他那会在南昌工作,还邀请我去南昌见了一面。我一直觉得他是个可靠的人。他常跟我说他一个玩的很好的兄弟是个高人,曾多次在关键时刻指点他,帮过他许多次,据说也给周围的人看过事特别准。
那人姓张,我就叫他张师傅吧。哥也把他微信推给我了,让我可以多和他聊聊天。但张师傅都说相信科学不太跟我说什么东西。
去年年底的样子,我越来越焦虑不安,就跟我哥说我的事情,想让他说服张师傅给我看一看。因为我一年都没挣什么钱,还花了几万存款,我实在不想再多花钱了。我就打算年后再去山东亲自求指点。
我哥却说让我赶紧去,年前就去把问题了解清楚解决了,来回路费他报销吃住他管,我不用花什么钱。最后帮我定了12月6号的机票,就这么的我第一次去到山东泰安,第二次见到了这位哥。哥给我的感觉还是很热心很踏实,年底了,他也要挣钱过年。
他是做农场的,每天都要去农场拉货送到每个合作超市。我平时就跟着他跑,但是我的事情呢,他也有联系人帮我找人解决。那时也巧,我去的时候,张师傅正好二阳了,每天发烧出不了门,没法见我。
然后我哥就帮我找了别的朋友介绍了一个紫衣道长。道长说我是真童子,走六十年大运,本应不缺财的。说我八字弱招阴,身上有很多不好的东西,还有婴灵。还说我不能养猫,因为猫属阴,养猫对我特别不好,我当时难受的都哭了,我说我不可能把猫送走的,道长听我这么说有点不高兴,就觉得我有点不听劝的样子。
后来我哥缓解了下我们的尴尬,道长才说养猫的话你最好单独一个房间养,白天可以陪陪他们,晚上最好不要见他们。道长还说我跟道家有很深的缘分,我注定是要走这条路吃这碗饭的。
道长听说我从江西来山东问事,还惊讶我为什么舍近求远,龙虎山可是道教圣地。我说缘分这个东西没办法,我在家里那边不认识人呀。
道长听说我住在民宿,就邀请我去他的道场里住,说住在他的道场里,听他跟人讲事,跟着他的弟子一起学习、打坐,一起听听经典,我应该也会好一些舒服一些。
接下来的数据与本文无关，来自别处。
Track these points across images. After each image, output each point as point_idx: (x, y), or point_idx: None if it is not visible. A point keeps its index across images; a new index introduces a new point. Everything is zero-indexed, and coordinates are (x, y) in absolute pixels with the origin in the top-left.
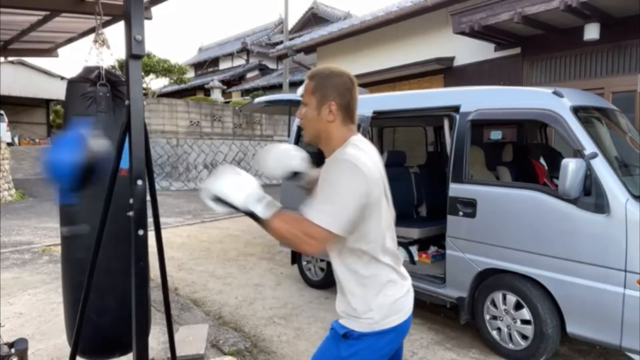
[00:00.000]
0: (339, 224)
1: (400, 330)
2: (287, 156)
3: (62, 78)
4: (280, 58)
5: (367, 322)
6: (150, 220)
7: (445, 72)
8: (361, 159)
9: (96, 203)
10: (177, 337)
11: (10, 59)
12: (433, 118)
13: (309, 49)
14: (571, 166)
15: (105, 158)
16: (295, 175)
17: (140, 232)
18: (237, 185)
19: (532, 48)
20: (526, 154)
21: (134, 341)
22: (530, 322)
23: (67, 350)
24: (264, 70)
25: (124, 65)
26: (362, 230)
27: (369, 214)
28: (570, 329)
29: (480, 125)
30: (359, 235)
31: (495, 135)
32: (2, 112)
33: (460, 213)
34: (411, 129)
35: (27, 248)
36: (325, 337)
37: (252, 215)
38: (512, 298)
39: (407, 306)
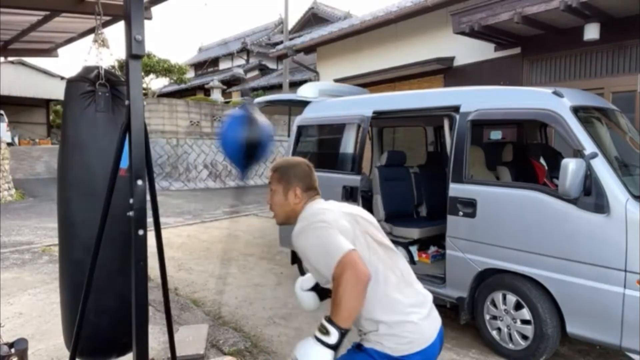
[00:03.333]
0: (345, 243)
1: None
2: (300, 298)
3: (62, 78)
4: (280, 58)
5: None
6: (150, 220)
7: (445, 72)
8: (308, 211)
9: (96, 203)
10: (177, 337)
11: (10, 59)
12: (433, 118)
13: (309, 49)
14: (571, 166)
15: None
16: (315, 287)
17: (140, 232)
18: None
19: (532, 48)
20: (526, 154)
21: (134, 341)
22: (530, 322)
23: (67, 350)
24: (264, 70)
25: (124, 65)
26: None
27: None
28: (570, 329)
29: (480, 125)
30: None
31: (495, 135)
32: (2, 112)
33: (460, 213)
34: (411, 129)
35: (27, 248)
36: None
37: (338, 343)
38: (512, 298)
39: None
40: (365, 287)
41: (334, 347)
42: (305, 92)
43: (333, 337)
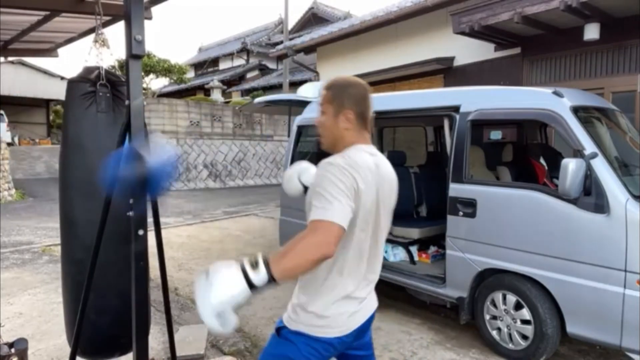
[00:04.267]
0: (338, 215)
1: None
2: (290, 179)
3: (62, 78)
4: (280, 58)
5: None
6: (150, 220)
7: (445, 72)
8: (347, 160)
9: (97, 203)
10: (177, 337)
11: (10, 59)
12: (433, 118)
13: (309, 49)
14: (571, 166)
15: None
16: (307, 189)
17: (140, 232)
18: (225, 285)
19: (532, 48)
20: (526, 154)
21: (134, 341)
22: (530, 322)
23: (67, 350)
24: (264, 70)
25: (124, 65)
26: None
27: (355, 218)
28: (570, 329)
29: (480, 125)
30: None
31: (495, 135)
32: (2, 112)
33: (460, 213)
34: (411, 129)
35: (27, 248)
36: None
37: (260, 285)
38: (512, 298)
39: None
40: (318, 264)
41: (251, 286)
42: (305, 92)
43: (258, 276)
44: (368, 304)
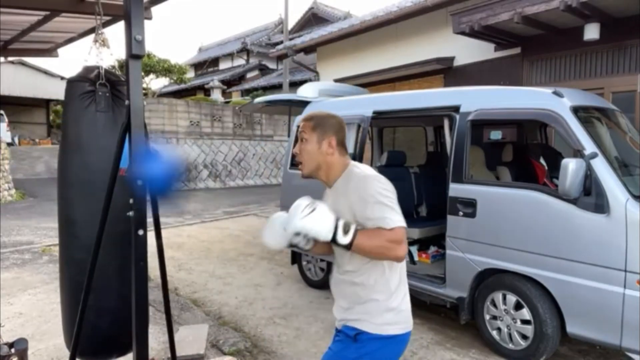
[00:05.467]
0: (404, 220)
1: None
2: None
3: (62, 78)
4: (280, 58)
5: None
6: (150, 220)
7: (445, 72)
8: (368, 172)
9: (96, 203)
10: (177, 337)
11: (10, 59)
12: (433, 118)
13: (309, 49)
14: (571, 166)
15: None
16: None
17: (140, 232)
18: (316, 220)
19: (532, 48)
20: (526, 154)
21: (134, 341)
22: (530, 322)
23: (67, 350)
24: (264, 70)
25: (124, 65)
26: None
27: None
28: (570, 329)
29: (480, 125)
30: None
31: (495, 135)
32: (2, 112)
33: (460, 213)
34: (411, 129)
35: (27, 248)
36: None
37: (338, 243)
38: (512, 298)
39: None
40: (385, 259)
41: (334, 239)
42: (305, 92)
43: (343, 238)
44: None
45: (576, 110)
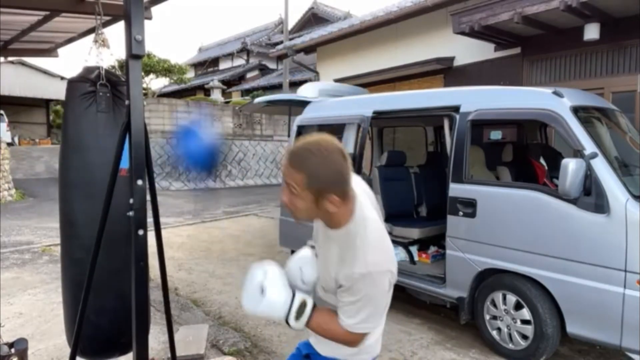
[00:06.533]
0: (375, 323)
1: None
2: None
3: (62, 78)
4: (280, 58)
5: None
6: (150, 220)
7: (445, 72)
8: (388, 257)
9: (96, 203)
10: (177, 337)
11: (10, 59)
12: (433, 118)
13: (309, 49)
14: (571, 166)
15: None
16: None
17: (140, 232)
18: (265, 307)
19: (532, 48)
20: (526, 154)
21: (134, 341)
22: (530, 322)
23: (67, 350)
24: (264, 70)
25: (124, 65)
26: None
27: None
28: (570, 329)
29: (480, 125)
30: None
31: (495, 135)
32: (2, 112)
33: (460, 213)
34: (411, 129)
35: (27, 248)
36: None
37: (292, 327)
38: (512, 298)
39: None
40: None
41: (286, 320)
42: (305, 92)
43: (295, 323)
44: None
45: (576, 110)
还说住宿饮食都不收费,只是需要我自带铺盖等用品。我当时高兴的就说要去住,还说下午就收拾收拾住过去。
然后我和我哥就离开准备去收拾东西。离开的时候正好是午饭,我们就先去吃了个午餐。我哥那时候就开始给他的朋友打电话,问我是童子为什么能安安稳稳活到这么大,说还能走六十年大运吗?听都没听过,走十年大运都是稀罕事了。
然后又打电话给那个介绍的朋友,让他帮忙问问道长,解决我的问题需要花多少钱。道长说我这个得做一场法事,他们单独做一场法事怎么都得三五万。
说是我可以等等,跟别人凑一场法事,那样的话一人一半,都可以少花点的钱,但是报出来最少也得1.5w。这个价格对我来说实在是有点多了,我大哥也觉得太贵了。最后一再考虑下,我们还是放弃了去道长那里住。
大哥又去求助他兄弟张师傅,但是那会张师傅还在二阳高烧中,无法出门。大哥想了想又打算带我去出马的姐姐那里看,但他似乎不太信任那个姐姐,然后把我送回了住的地方!